Adieu mon cher Saint de Beuve.

Léopoldine Hugo.
Ce 31 décembre 1832.

Voici du style de Didine, mon ami, il faut qu’ici j’en mette aussi un peu du mien, et que je vous remercie et que je vous embrasse du fond du cœur.

Victor[1].


À Monsieur Mérimée[2],
secrétaire de M. le comte d’Argout.


Décembre 1832.
Monsieur,

Il résulte de ce que vous m’avez fait l’honneur de m’écrire[3] que vous êtes resté complètement étranger aux influences qui ont déterminé le gouvernement à arrêter illégalement ma pièce. En pareille matière, l’affirmation d’un homme d’honneur suffit à un homme d’honneur. Je m’empresse donc de déclarer que tout ce qui pourrait vous concerner personnellement dans le fait que j’ai plutôt indiqué que raconté[4], sans nommer qui que ce soit, relativement à la suspension de ma pièce, tombe de lui-même devant votre réclamation. Ma loyauté m’impose en effet le devoir de ne laisser aucun nuage sur la vôtre. Mon affaire est une affaire générale, dont rien ne doit me détourner, et non une affaire personnelle, et il m’importe de n’avoir jusqu’à la fin aucun tort de mon côté.

J’espère que ma conduite en cette occasion vous prouvera que rien n’altère en moi l’estime réciproque dont vous me parlez.

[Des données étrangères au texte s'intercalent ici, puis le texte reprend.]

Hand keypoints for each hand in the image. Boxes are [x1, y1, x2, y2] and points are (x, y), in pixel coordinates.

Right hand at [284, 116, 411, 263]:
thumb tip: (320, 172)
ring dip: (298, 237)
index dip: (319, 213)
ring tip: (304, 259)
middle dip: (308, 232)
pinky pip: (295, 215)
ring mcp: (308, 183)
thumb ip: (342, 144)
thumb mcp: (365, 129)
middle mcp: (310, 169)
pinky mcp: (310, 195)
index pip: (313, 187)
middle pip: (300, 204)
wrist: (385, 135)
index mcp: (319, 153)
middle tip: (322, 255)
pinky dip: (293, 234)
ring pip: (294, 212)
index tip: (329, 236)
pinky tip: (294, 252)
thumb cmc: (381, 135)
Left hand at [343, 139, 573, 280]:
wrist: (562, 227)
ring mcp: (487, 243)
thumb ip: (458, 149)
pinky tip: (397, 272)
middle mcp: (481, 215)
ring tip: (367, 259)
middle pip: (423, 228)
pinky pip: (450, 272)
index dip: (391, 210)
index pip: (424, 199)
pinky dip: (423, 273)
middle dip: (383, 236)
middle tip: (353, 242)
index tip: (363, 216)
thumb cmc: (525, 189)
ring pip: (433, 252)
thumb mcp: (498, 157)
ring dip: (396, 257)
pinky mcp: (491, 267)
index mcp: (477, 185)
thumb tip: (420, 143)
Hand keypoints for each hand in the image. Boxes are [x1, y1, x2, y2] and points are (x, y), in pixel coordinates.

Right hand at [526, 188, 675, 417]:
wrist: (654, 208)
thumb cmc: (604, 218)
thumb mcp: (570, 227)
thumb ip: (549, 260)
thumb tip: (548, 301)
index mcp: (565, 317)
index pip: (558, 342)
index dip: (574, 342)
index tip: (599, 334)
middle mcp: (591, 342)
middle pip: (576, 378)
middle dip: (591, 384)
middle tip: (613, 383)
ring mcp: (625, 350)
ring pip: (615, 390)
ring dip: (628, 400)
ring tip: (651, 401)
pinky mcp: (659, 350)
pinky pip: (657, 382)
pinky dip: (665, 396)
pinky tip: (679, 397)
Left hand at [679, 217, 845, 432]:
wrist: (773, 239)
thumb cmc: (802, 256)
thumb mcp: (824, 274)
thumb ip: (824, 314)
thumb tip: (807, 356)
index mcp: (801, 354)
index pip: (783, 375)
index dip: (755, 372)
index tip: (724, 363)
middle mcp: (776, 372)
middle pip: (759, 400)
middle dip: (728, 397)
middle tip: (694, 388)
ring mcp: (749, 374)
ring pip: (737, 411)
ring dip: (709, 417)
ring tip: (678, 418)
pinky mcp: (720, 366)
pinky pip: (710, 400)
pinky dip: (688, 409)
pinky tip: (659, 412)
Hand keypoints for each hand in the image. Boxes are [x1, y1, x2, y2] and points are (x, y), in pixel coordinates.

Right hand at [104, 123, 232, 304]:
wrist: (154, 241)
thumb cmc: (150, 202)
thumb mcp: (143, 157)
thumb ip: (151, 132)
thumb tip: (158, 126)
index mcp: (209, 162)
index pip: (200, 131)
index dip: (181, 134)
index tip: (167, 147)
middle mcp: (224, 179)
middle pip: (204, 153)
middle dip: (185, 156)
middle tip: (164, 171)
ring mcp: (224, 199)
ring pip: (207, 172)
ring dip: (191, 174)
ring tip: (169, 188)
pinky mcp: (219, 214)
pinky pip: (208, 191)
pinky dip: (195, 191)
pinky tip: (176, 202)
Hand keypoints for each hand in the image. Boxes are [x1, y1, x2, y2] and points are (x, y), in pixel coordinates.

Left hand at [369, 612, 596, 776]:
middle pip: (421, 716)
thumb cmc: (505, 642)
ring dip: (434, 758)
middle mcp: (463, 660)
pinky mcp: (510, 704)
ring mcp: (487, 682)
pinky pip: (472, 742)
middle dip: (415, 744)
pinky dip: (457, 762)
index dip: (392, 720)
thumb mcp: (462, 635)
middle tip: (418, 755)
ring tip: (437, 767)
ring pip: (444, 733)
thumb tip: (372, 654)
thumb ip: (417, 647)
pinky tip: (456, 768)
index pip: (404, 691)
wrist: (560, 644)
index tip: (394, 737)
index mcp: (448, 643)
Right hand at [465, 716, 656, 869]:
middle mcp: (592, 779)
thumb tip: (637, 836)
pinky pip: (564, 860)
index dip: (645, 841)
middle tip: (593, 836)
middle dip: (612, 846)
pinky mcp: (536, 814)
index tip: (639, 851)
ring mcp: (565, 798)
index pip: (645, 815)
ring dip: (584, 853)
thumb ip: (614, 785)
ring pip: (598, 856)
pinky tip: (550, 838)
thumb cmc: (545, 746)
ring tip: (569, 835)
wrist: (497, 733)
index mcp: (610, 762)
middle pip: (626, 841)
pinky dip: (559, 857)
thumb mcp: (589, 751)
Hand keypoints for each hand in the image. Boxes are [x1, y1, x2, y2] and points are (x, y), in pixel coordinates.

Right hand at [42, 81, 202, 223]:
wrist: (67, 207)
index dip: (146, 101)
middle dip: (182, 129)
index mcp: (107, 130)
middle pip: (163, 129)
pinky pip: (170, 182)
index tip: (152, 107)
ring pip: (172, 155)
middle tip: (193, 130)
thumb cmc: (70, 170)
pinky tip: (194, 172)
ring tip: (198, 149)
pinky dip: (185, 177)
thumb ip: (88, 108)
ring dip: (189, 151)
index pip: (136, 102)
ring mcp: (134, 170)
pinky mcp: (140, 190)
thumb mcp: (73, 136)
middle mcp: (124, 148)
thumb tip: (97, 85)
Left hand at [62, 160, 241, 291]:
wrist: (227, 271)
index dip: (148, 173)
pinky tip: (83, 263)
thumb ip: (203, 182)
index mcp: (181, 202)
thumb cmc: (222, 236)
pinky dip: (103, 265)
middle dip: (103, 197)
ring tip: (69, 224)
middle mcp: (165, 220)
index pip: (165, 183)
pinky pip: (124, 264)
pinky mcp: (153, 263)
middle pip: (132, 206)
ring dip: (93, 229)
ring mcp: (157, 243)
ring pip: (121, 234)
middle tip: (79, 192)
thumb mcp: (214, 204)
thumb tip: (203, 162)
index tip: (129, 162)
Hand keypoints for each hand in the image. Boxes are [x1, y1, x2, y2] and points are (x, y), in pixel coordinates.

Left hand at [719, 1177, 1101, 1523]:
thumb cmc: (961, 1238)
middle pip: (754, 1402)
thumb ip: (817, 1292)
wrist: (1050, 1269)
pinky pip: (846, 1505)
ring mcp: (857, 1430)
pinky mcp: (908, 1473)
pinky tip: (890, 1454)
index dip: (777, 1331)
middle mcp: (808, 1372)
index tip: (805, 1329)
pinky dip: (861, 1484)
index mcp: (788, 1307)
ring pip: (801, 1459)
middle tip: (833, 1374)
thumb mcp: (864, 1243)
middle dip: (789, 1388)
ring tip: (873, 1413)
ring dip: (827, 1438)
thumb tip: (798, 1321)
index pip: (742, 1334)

Vous pouvez publier cette lettre, si vous le jugez convenable. Je suis, monsieur, votre très humble serviteur,

V. H.[5]
  1. Archives Spoelberch de Lovenjoul.
  2. Mérimée se destinait d’abord au droit ; sa première œuvre : Théâtre de Clara Gazul parut sans nom d’auteur en 1825 ; on a de lui de nombreux romans et nouvelles ; les plus célèbres sont Carmen et Colomba. Il fit une belle carrière dans l’administration ; il fut chef de cabinet de divers ministères, inspecteur des monuments historiques. Élu à l’Académie en 1844, sous l’empire il fut un des familiers de la cour.
  3. Cette lettre n’a pas été retrouvée.
  4. Discours prononcé au Tribunal de Commerce, séance du 19 décembre 1832.
  5. Brouillon. Archives de la famille de Victor Hugo. — Il ne faudrait pas, d’après cette lettre, évidemment officielle, juger des rapports entre Victor Hugo et Mérimée. Les quelques lettres que nous avons eues sous les yeux dénotent, de part et d’autre, une vive cordialité ; Mérimée s’intéressait aux succès du poète qui, de son côté, lui recommandait volontiers des artistes dans le besoin, qu’une commande de l’État tirerait d’embarras. Plus tard, sous l’empire, le proscrit cessa naturellement toutes relations avec l’ami de Mme de Montijo et le protégé de l’impératrice. Mérimée, comblé d’honneurs, mourut le 23 septembre 1870, quelques jours après le retour de Victor Hugo en France.